Sunday, April 09, 2017

In July 2005, Paul Durham returned to Linfield for a day



Durham returns to Linfield for a day

By ALLEN MOODY of the McMinnville N-R/News-Register, 7/14/2005
 
Most people in McMinnville know that they Linfield Wildcats are closing in on their 50th consecutive winning season in football and many would be able to tell you that Jay Locey is the Wildcats' head coach. 

There also are plenty of people in the area that could tell you who the head coach was when the Wildcats starting their streak of consecutive winning seasons - Paul Durham.

On Wednesday, a good-sized crowd of friends and former players gathered for a luncheon at Linfield College to pay tribute to Durham, who leaves his Hawaii home annually to return to the region for a week.
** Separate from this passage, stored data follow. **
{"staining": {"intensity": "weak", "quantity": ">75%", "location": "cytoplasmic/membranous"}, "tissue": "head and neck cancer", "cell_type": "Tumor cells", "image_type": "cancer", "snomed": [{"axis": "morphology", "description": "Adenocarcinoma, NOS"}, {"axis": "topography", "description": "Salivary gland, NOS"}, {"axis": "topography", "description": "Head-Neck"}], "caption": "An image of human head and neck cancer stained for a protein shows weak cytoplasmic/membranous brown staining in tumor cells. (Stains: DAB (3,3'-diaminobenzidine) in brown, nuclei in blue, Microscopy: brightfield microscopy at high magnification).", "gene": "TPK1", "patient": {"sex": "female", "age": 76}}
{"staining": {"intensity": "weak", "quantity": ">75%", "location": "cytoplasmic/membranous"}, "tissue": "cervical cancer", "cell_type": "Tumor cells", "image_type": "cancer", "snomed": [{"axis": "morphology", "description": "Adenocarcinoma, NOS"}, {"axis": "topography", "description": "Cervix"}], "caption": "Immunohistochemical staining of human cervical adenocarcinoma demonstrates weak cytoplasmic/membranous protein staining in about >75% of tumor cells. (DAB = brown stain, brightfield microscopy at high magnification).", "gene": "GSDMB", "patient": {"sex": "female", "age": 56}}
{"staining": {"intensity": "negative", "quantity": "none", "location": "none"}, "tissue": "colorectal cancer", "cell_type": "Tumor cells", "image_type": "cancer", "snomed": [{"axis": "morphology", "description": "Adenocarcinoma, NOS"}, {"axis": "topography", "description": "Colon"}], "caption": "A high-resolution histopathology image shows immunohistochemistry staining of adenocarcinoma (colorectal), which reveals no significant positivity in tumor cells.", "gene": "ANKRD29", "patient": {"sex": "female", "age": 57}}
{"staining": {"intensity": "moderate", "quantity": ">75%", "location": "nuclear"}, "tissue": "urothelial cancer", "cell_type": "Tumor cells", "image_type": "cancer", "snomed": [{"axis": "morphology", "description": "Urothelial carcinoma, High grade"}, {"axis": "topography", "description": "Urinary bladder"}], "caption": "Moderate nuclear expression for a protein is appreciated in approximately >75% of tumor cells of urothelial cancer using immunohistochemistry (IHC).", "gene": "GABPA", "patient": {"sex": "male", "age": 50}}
"It's a wonderful thrill," Durham said of seeing his former players. "I look forward to it. I don't know how could get any better."

Now in his early 90s, Durham is still sharp as ever and the former coach's speech was well-received and often interrupted by laughter at some of his stories, including several jabs at basketball referees. His son, Terry, was a former longtime NBA official and also was in attendance.

"We're in stitches listening to him," said Tigard's Bill Dressel, a former player of Durham's. "We have a speaker and then we let Paul speak so he can rebut any of the speakers and throw in his two cents worth."

Dressel said it was the ninth luncheon that was held for Durham and it's grown throughout the years.

"It started out being for anybody that played for Paul in all the years that he was football coach and then it involved into anybody that played for him or were friends of his," he said. "We just opened it up because people were asking if they could come. It's just a mutual admiration society of Paul. He's so amazing."

Durham, who also served as the sports editor for the News-Register for several years while coaching the Wildcats, said the thing he is most proud of is the type of players that he was able to recruit to represent Linfield.

"You have to have good people," he said. "A lot of them of them have done wonderful things after college. I claim a lot of them as my sons."

Durham became the athletics director at the University of Hawaii after leaving Linfield and has lived in Honolulu for the past 37 years.

"Obviously I think it's pretty nice," he said.

Durham said that he stays in touch with quite a few of his former players.

"A lot of them come to Hawaii and we have lunch and tell a few lies," he said. "I'm lucky that way."

Durham may break with his tradition and make two trips to McMinnville this year, as his 1961 team, which was the first undefeated, untied team in school history, is being inducted into the Linfield Hall of Fame.

"I think they were the best team that I ever coached," Durham said. "That's my opinion."
While the event was winding down a number of players were making plans to be back next year for the 10th annual luncheon.

"Just seeing Paul is the highlight," Dressel said. "I see him once a year and seeing all the old coaches and players and hearing all the old stories is great. Every year you hear something new. It's a great reunion of Linfield players."

Durham said he appreciated the way the people of McMinnville treated him and wanted them to know that Mac will always have a special place in his heart.

"Thank you for being so nice to me and my family while I went to college here from 1932 to 1936 and when I lived here after that for 20 wonderful years," he said. "I was lucky."

Durham's official Linfield Hall of Fame biography:

Over 20 years since he left Linfield to become athletic director at the University of Hawaii, Wildcat coaches continue to pass down to their athletes Durham's positive values of sportsmanship and scholarship. Now retired and living in Honolulu, Durham coached football at Linfield for 20 seasons, compiling a disguished record of 122-51-10 (.694).

He guided the Wildcats to six conference titles and two appearances in the NAIA national championship game. His most outstanding seasons as coach came in 1961 and 1965. In 1961, Durham's Wildcats capped the first unbeaten, untied season in school history with a trip to the "Camellia Bowl" played in Sacramento, Calif. 

Linfield was the first school from the Northwest Conference to participate in the NAIA football playoffs. The Wildcats narrowly lost the national championship game, 12-7 to Pittsburg State of Kansas. Linfield again finished unbeaten and untied in 1965 and beat Sul Ross State 30-27 in the semifinals before losing to St. John's of Minnesota 33-0 in the so-called "Champion Bowl" played in Augusta, Ga. 

In the season-opening football game of 1967, Durham brought the Wildcats to Honolulu, where they beat the University of Hawaii, 15-13, at rainy Honolulu Stadium. After the season - Durham's last as a Linfield coach - Hawaii hired him as its athletic director thanks to that upset win and for other reasons.